Economic assistance provided to families under the Coronavirus Aid, Relief and Economic Security Act , enacted in March, won't outlast job losses and financial distress from the virus, lawmakers said at hearing of the House Ways and Means Subcommittee on Select Revenue Measures. The virus causes the respiratory disease COVID-19.

California Democrat Mike Thompson, chairman of the subcommittee, said that economically vulnerable people could fall into irreversible financial disaster if the Senate doesn't take up the Health and Economic Recovery Omnibus Emergency Solutions Act, the Democrats' $3 trillion measure approved by a divided House last month.

The Heroes Act's tax provisions include an expansion of the employee retention tax credit, a repeal of recent changes to net operating losses for corporations, and a two-year elimination of the cap on state and local tax deductions. It would also extend the CARES Act's economic impact payments and expand the child tax credit, the earned income tax credit, and the child and dependent care tax credit.

State governments shut down millions of businesses to curb the spread of the virus, resulting in job losses that hit American workers without warning, Thompson said, adding that many families didn't have enough savings to make up for the loss of income.

"Despite the strongest labor market in 50 years before the pandemic — starting in 2009 with 128 months of growth — over a third of Americans had so little financial security that they would have been unable to cover an unanticipated $400 expense," Thompson said in his opening remarks.

Expanding child tax and earned income tax credits would help mitigate hardships from increasing childhood poverty rates as the impact of the pandemic continues into 2021, Allison Bovell-Ammon, director of policy strategy for Children's HealthWatch at Boston Medical Center, said in response to questioning from Rep. Gwen Moore, D-Wis.

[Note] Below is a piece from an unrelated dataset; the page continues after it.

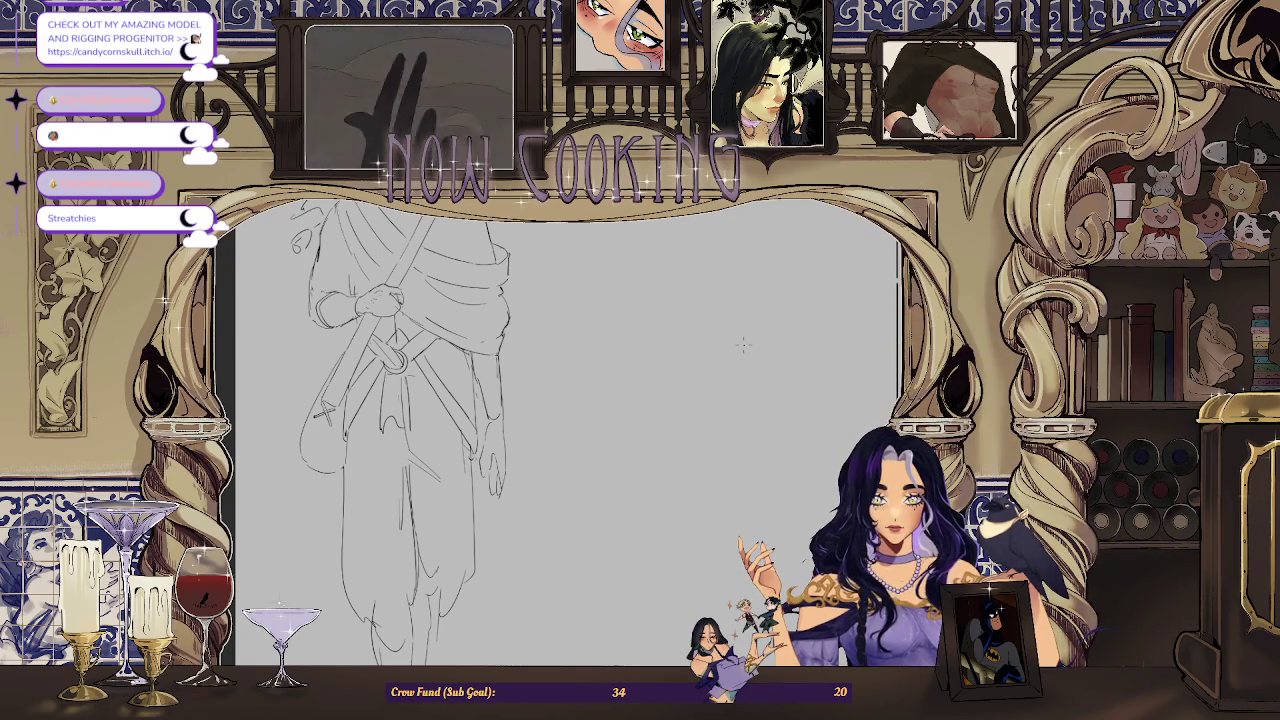
key("ctrl+plus")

Republicans on the tax panel said that business tax breaks also help families and workers by providing resources to maintain the level of employment. Rep. Adrian Smith, R-Neb., noted that the CARES Act helped individuals by providing economic impact payments and penalty-free distributions from retirement accounts.

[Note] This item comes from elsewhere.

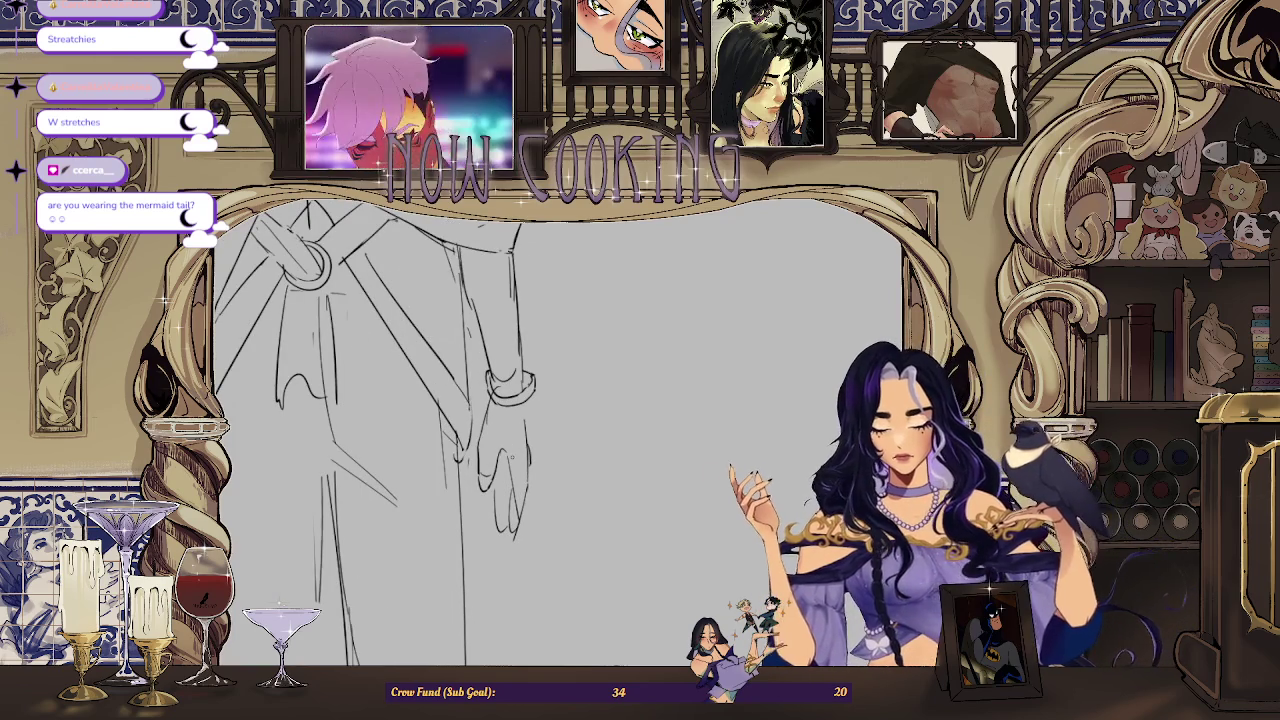
Step: Rotate the view, extend the hand's outer contour downward, undo the stray finger strokes, and rotate back
left_click_drag(533, 430, 530, 404)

The measure also allowed businesses to carry back net operating losses and accelerate the refund of certain business credits known as alternative minimum tax credits. Smith said tax policy that is positive for businesses can also benefit individuals.

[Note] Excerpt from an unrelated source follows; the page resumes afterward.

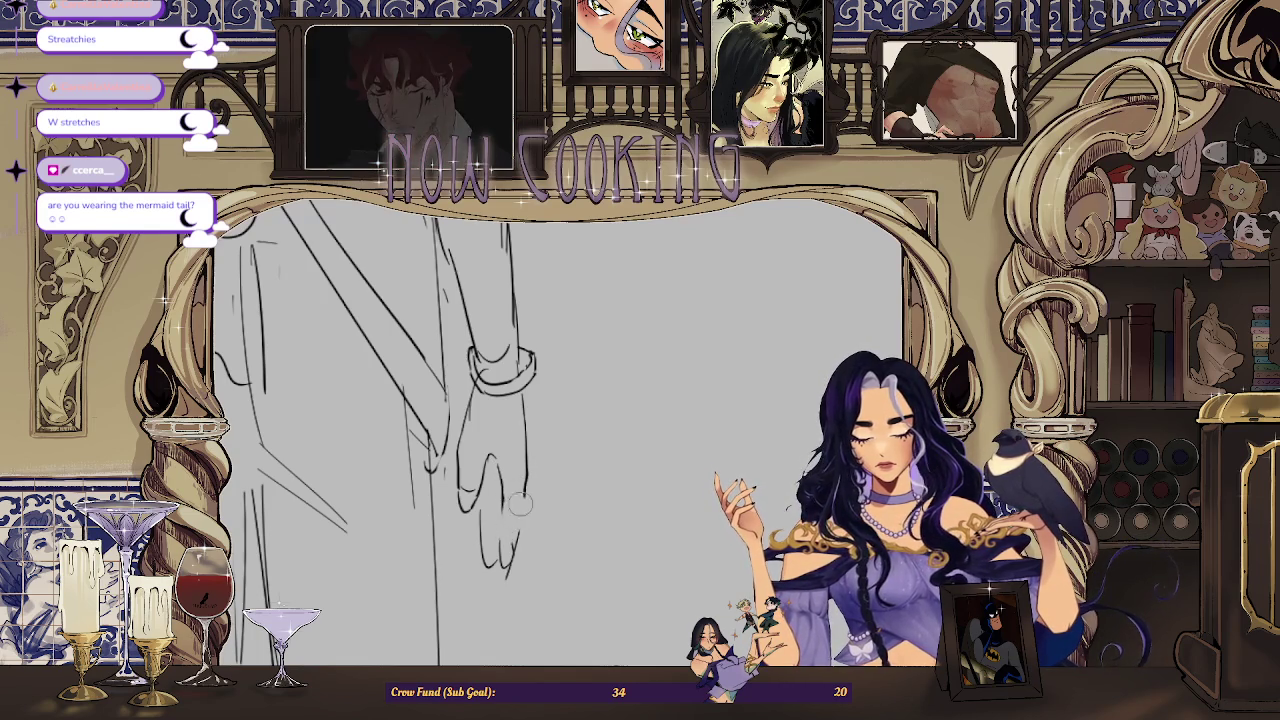
left_click_drag(527, 480, 528, 497)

Kyle Pomerleau, a resident fellow at the right-leaning American Enterprise Institute, said the distinction between business and individual tax relief isn't helpful in consideration of the virus relief tax legislation.

Business tax relief in the CARES Act was designed to help companies maintain their payroll and workforce, Pomerleau said, citing the deferral of the employer side of payroll tax as another example.

"This effectively, for a short period of time, reduces the after-tax cost of keeping employees hired," he told lawmakers.